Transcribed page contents

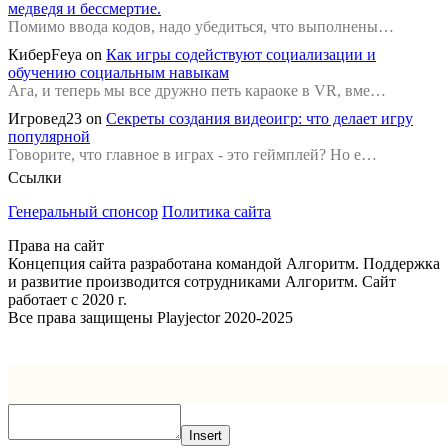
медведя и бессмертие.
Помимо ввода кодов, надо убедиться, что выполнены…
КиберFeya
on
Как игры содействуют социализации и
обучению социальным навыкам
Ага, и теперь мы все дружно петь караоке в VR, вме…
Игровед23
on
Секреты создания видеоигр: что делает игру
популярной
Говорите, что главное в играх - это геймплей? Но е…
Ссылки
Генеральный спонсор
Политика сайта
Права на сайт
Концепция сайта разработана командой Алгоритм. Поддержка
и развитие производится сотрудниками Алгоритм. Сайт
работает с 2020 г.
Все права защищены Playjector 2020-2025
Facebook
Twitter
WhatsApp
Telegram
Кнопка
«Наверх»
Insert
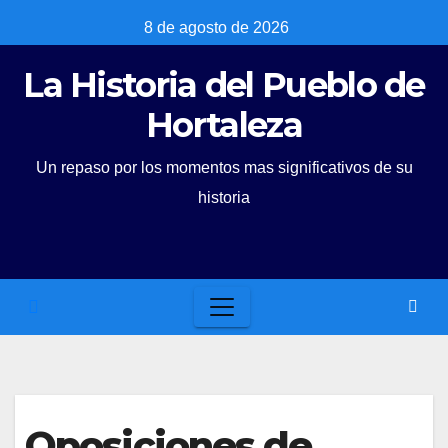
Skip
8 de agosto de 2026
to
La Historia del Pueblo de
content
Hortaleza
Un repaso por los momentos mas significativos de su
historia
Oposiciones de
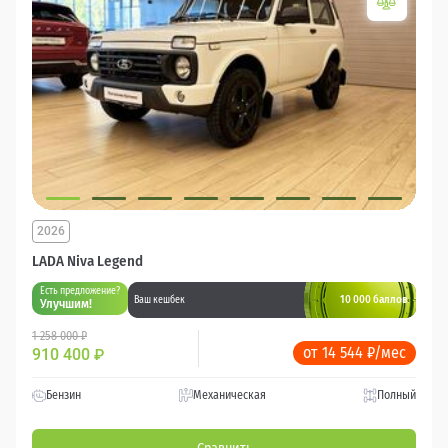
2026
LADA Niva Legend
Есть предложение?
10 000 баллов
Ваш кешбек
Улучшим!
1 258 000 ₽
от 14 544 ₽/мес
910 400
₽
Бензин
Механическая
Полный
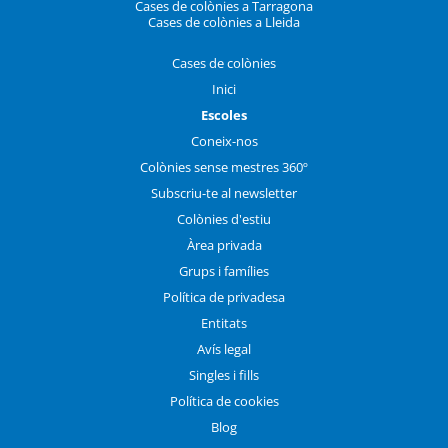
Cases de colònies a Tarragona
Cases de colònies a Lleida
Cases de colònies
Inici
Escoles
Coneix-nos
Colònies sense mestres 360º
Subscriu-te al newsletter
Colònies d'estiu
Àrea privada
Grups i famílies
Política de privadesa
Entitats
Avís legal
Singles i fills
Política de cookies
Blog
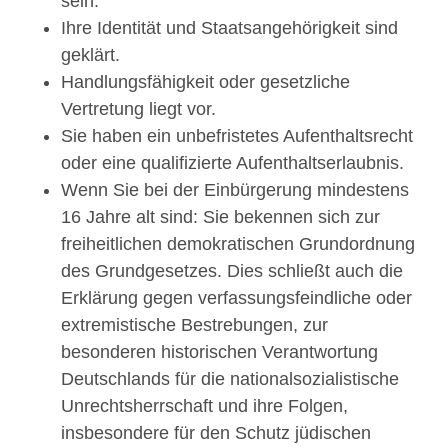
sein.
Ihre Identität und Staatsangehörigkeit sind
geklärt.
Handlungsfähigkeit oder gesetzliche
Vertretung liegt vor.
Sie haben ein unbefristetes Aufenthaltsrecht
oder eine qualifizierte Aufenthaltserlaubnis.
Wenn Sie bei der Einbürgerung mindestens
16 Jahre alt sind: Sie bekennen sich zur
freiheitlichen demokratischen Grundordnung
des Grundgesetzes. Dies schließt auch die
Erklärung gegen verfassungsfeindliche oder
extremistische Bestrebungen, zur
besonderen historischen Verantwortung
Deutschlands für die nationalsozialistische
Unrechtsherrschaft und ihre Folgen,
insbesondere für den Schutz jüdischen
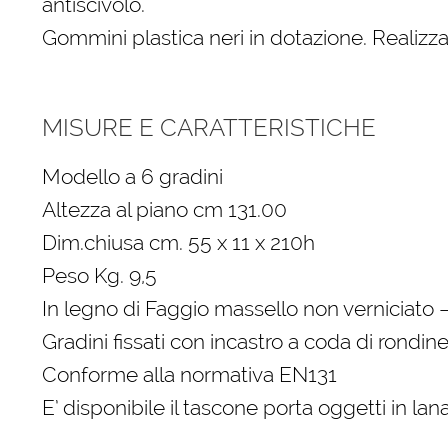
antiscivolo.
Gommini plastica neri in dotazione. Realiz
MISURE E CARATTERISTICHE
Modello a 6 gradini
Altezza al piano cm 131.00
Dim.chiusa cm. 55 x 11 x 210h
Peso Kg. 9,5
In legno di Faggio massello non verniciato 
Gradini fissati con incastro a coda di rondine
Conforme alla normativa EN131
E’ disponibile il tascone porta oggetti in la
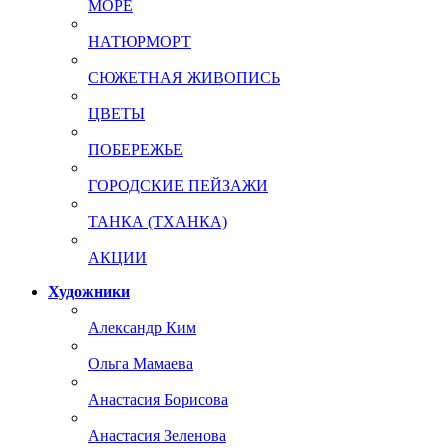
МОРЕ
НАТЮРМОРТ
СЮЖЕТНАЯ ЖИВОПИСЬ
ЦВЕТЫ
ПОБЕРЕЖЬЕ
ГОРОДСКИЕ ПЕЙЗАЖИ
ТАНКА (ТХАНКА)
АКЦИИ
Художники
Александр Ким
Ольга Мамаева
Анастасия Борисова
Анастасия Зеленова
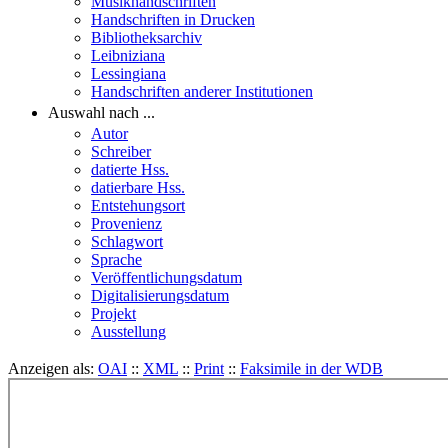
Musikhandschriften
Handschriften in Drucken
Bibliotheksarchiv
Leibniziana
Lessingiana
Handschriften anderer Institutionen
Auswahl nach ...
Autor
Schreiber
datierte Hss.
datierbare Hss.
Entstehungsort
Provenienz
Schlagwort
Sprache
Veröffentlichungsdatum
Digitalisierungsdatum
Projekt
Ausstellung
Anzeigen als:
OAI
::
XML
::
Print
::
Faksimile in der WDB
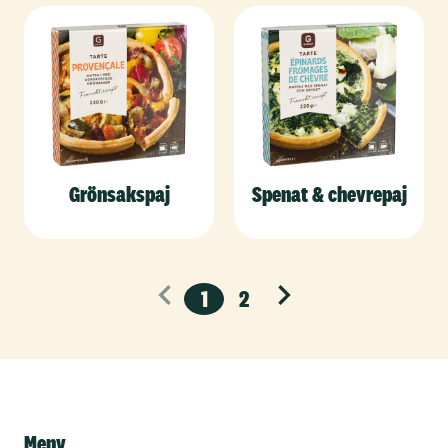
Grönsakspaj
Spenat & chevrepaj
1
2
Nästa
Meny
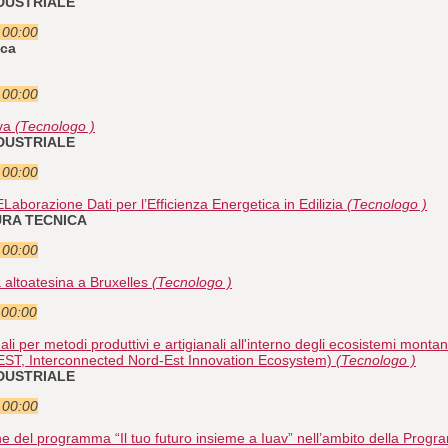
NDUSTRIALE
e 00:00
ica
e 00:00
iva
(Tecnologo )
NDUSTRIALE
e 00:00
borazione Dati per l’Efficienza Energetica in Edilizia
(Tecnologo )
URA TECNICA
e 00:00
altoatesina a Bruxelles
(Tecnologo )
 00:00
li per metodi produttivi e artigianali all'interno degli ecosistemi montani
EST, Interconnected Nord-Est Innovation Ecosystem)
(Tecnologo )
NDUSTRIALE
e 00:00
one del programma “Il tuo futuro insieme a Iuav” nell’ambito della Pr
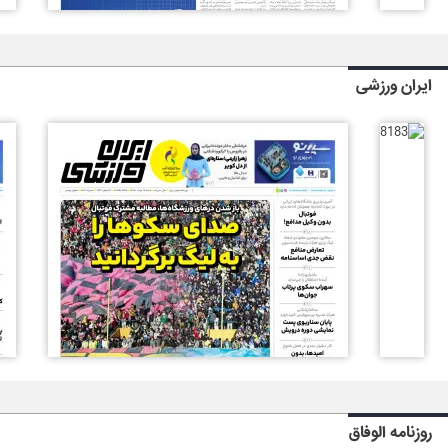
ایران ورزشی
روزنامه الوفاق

> **EXERCISE BRIEF**
Give back exactly the lines above from the one with "Singles i fills" through the one with "antiscivolo.", both included. Pictures don't belong in the copy.

> **WRITTEN RESPONSE**
Singles i fills
Política de cookies
Blog
sein.
Ihre Identität und Staatsangehörigkeit sind
geklärt.
Handlungsfähigkeit oder gesetzliche
Vertretung liegt vor.
Sie haben ein unbefristetes Aufenthaltsrecht
oder eine qualifizierte Aufenthaltserlaubnis.
Wenn Sie bei der Einbürgerung mindestens
16 Jahre alt sind: Sie bekennen sich zur
freiheitlichen demokratischen Grundordnung
des Grundgesetzes. Dies schließt auch die
Erklärung gegen verfassungsfeindliche oder
extremistische Bestrebungen, zur
besonderen historischen Verantwortung
Deutschlands für die nationalsozialistische
Unrechtsherrschaft und ihre Folgen,
insbesondere für den Schutz jüdischen
antiscivolo.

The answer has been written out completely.